Simon’s acceptance of the cross, even though it was unwarranted and unexpected, demonstrates to us how we are to accept our own participation in the Body of Christ through Redemptive Suffering.  Much like Simon experienced, in our suffering Jesus is there with us. We are not in it alone. Simon could have missed the opportunity to share in his own redemption by rejecting the cross. He may not have been able to get himself out of the situation, as the Roman soldiers would have probably killed him, but he could have carried the cross in anger, bitterness and resentment.  We can glean that Simon didn’t do this because he is not spoken of again after this point. He quietly accepts the suffering and endures it in union with Jesus; thus fulfilling the mission and purpose he was given. What could have destroyed Simon’s spirit, was actually the very thing that brought about his redemption. No one is able to escape suffering, but through it we are offered the opportunity to help Jesus carry the cross. Our suffering will no doubt interrupt our lives, change our plans, and throw a wrench in the trajectory of our lives, but it will also lead to our redemption.

God, who is outside of time, is able to see the whole picture, not only of our individual lives, but of all of creation.  As the Body of Christ, we all are suffering in our own unique ways, some in big ways and others in smaller ways. But together we make up the perfect sacrifice of Christ, which is done once and for all for the redemption of the world.  This is how we, as Saint Paul says, “fill up in {our} flesh what is lacking in the afflictions of Christ.” -Col 1:24  This means what I am going through today is united with Christ’s Passion, which happened on earth over 2000 years ago. All of our suffering is a participation in this one act, through our union with the Body of Christ, which is outside of time.  What peace and hope we can gain from this truth. No matter what suffering may come our way, it can be offered in union with Christ’s Passion.

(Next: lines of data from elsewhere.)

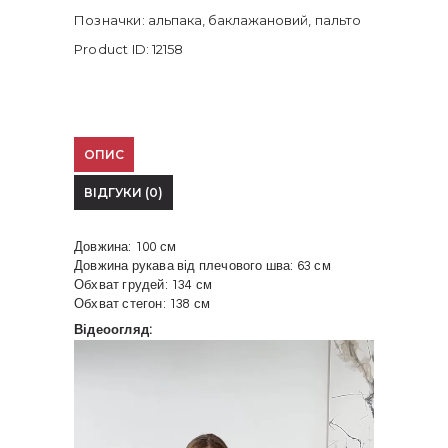
Позначки:
альпака
,
баклажановий
,
пальто
Product ID:
12158
ОПИС
ВІДГУКИ (0)
Довжина: 100 см
Довжина рукава від плечового шва: 63 см
Обхват грудей: 134 см
Обхват стегон: 138 см
Відеоогляд:
Відеопрогравач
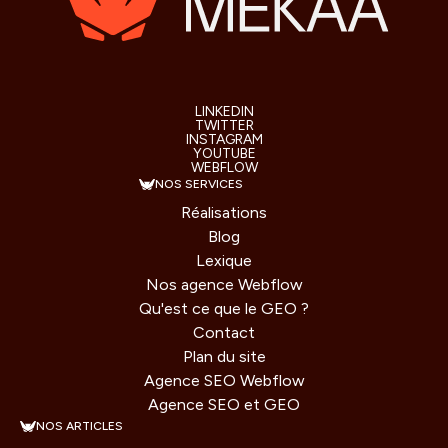
LINKEDIN
TWITTER
INSTAGRAM
YOUTUBE
WEBFLOW
NOS SERVICES
Réalisations
Blog
Lexique
Nos agence Webflow
Qu'est ce que le GEO ?
Contact
Plan du site
Agence SEO Webflow
Agence SEO et GEO
NOS ARTICLES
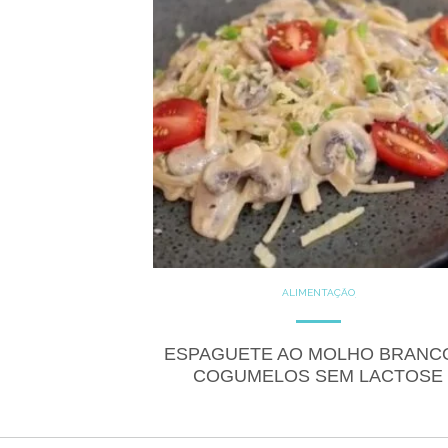
ALIMENTAÇÃO
COZINHE COM SAÚDE
DICAS
GLUTEN FREE
LACTOSE FREE
PRODUTOS
ESPAGUETE AO MOLHO BRANC
RECEITAS
SALGADOS
COGUMELOS SEM LACTOSE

Through our acceptance of it, just like Simon accepted the carrying of the cross, we are led with Jesus along The Way of the Cross, the way that leads to our redemption. When we choose to reject our suffering, we are in essence choosing to reject our redemption.  Jesus was not meant to carry the burden alone and when we unite our sufferings in union with his, we are in essence helping Jesus carry the burden of the cross just like Simon of Cyrene.

So why did the saints rejoice in their suffering?  Suffering is not something good or anything that is joyful to experience.  What could they be talking about then? The saints had a deep understanding of the union of Jesus and his Passion through their suffering.  They knew that their suffering united them with Jesus in a real way. They understood and fully believed that their suffering was their way of the cross that led to their redemption.  Now this is true faith. This is the faith that saves us.